The piddley contractions I was having have long since faded to tiny little, barely traceable, speed bumps on the monitor. At around 4 pm I go back on pit, this time with the staff and hospitals blessing, apparently low dose pit is safer on the other side of town.
Slowly the fluids run in and the contractions space out even more until nearly disappearing. Bump up the pit. Then bump it some more, and still more. Still nothing 🙁
My doctor comes in to check my cervix. Just maybe I’m dilating even though the contractions aren’t registering.
No such luck! In fact I am now only a 3. (I had been a 5 previously) my doctor says it’s just a tiny set back and it’s perfectly normal considering the morning we had. Let’s try a foley bulb inflated to 50cc. That will get me moving he says and so the bulb is placed. Bump up the pit.
7pm it’s been three hours since the foley was placed and my last check and the pit contractions are starting to hurt. Since the bulb is still in place… I’m not making cervical change. I’m starting to get discouraged and I have now been awake for over 36 hours. My nurse suggests trying some iv pain Meds to help me relax and get things going. At this point why not? It isn’t going to hurt anything. When your waiting on pain meds time ticks very slowly!!
8pm comes and finally the foley falls out. I am making progress!
At 9:30 my doctor checks my cervix it’s now a tight 5. Still 50% still very posterior. Bump up the pit. My pit is now at the max we agreed on 12. I’m not interested in rupture! I refuse to go up anymore! My doctor suggests an internal pressure monitor to see what the contractions are really doing and help gage the risk of rupture better.
My nurse and doctor sit down on my bed and explain to me that my contractions really aren’t strong based on the pressure monitor and they are 100% confident in adding more pit. I trust my doctor! More then I think I have ever trusted a doctor in my life I believe in this mans ability to help me and to stop me if I’m being stupid and putting baby in danger. His advice let’s keep going, so that’s what we do!
12pm comes and my pit is now at 20. I’m still a 5 and 50%.
2am still a 5 but now I’m 70%. Progress! My doctor and nurse throw a bedside party, it’s progress! My doctor suggests an epidural, I’ve never had one and it scars me so I refuse. He encourages me to relax! I’m very frustrated. I’ve been stalled for hours and starting to think this was all for nothing. I am after all no farther along then I was 20 hours ago! I start trying to wrap my head around a repeat section.

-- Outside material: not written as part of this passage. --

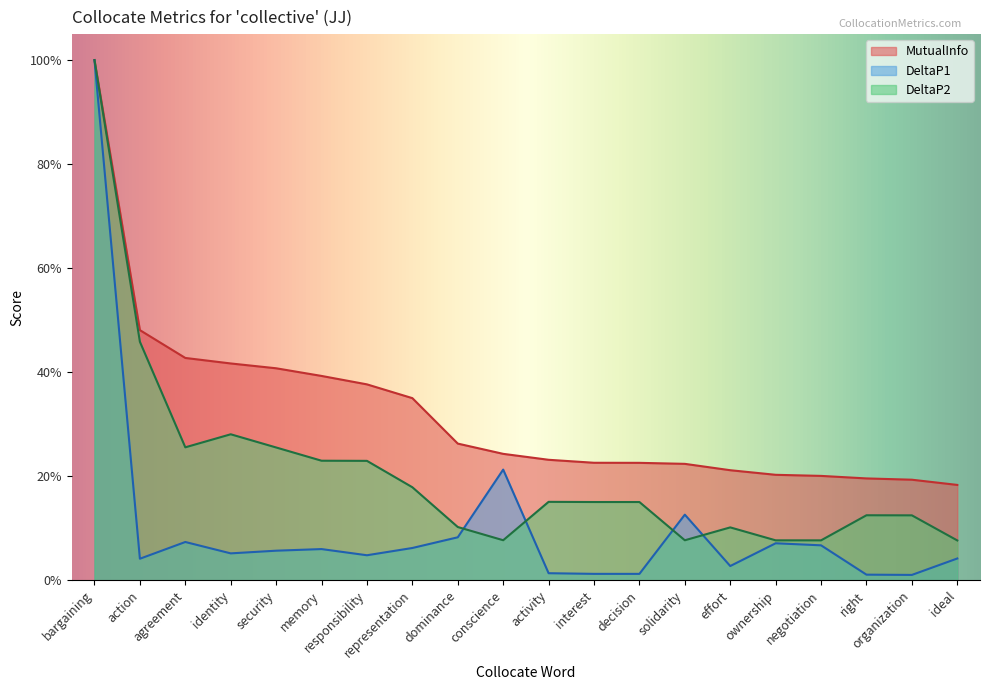

What is the greatest value displayed?

1.0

4 am my doctor checks me again. He attempts to stretch my cervix. It hurt like hell!! He was able to stretch me to a 5.5 again he suggests an epidural. Again I say I’m ok and I’m dealing well I really don’t want one.
4:30 am doc is back he trys stretching me again , holy crap the worse pain ever! It’s a 50 on a scale of 1-10. I can’t take it. I’ll take the epidural and then we will consider what to do next.

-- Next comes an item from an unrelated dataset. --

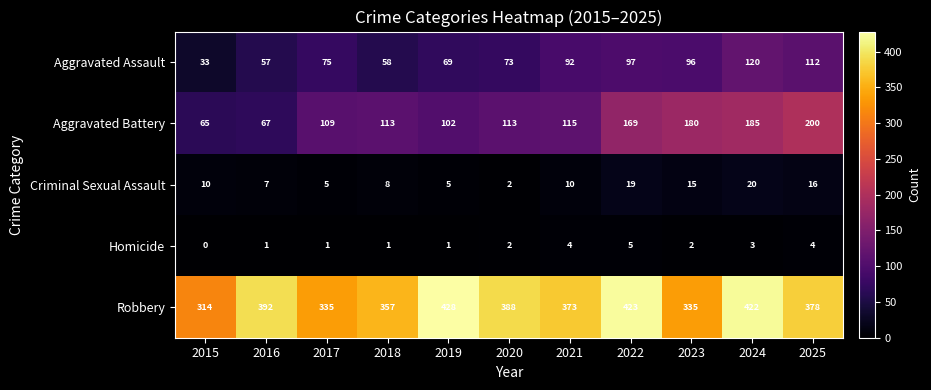

Is it true that Criminal Sexual Assault equals 7 at 2016?

True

Crank up the iv fluids! Go pee and wait for the epidural to be placed. 5:05 am epi is in. Oh how nice it feels to not feel. I’m thinking I want a nap! I’ve been up for 2 days in less then an hour.

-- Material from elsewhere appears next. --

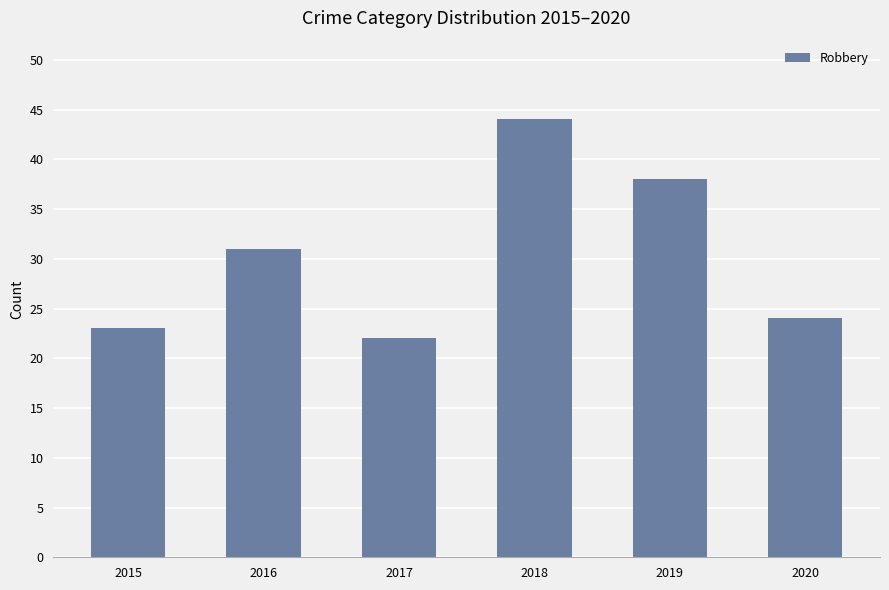

Which category has the lowest value across all series?

2017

Doc comes in he says now that I can’t “feel” he’s going to be more aggressive and see if he can stretch me to a 6.
He checks my cervix and says so let’s have a baby, your a 9 and 100%! No way I said! Seriously? Yep! My nurse high fives me and says I told you this baby was coming out vaginally!
Now shit gets real!
Tear apart the bed
nurses, residents, more people then I can count.
I have an epidural so I, not even sure I can push?!?!? I can’t really feel my legs. I’m not sure I’m ready…
Oh My God pressure!
Are you ready yet? I need to push! Holy crap!
My nurse says ok ready when you are… Take a deep breath and push… 1,2,3,4,5,6,7,8,9,10 take a breath.
There’s his head . No way? Seriously??? I feel his head with my hand and this amazing power to push comes from some unknown location. His head is out, I can feel his little shoulder. A tiny little push and he is on my chest.
Kiss my butt Wesley! I just vba4c’d my baby boy!!!!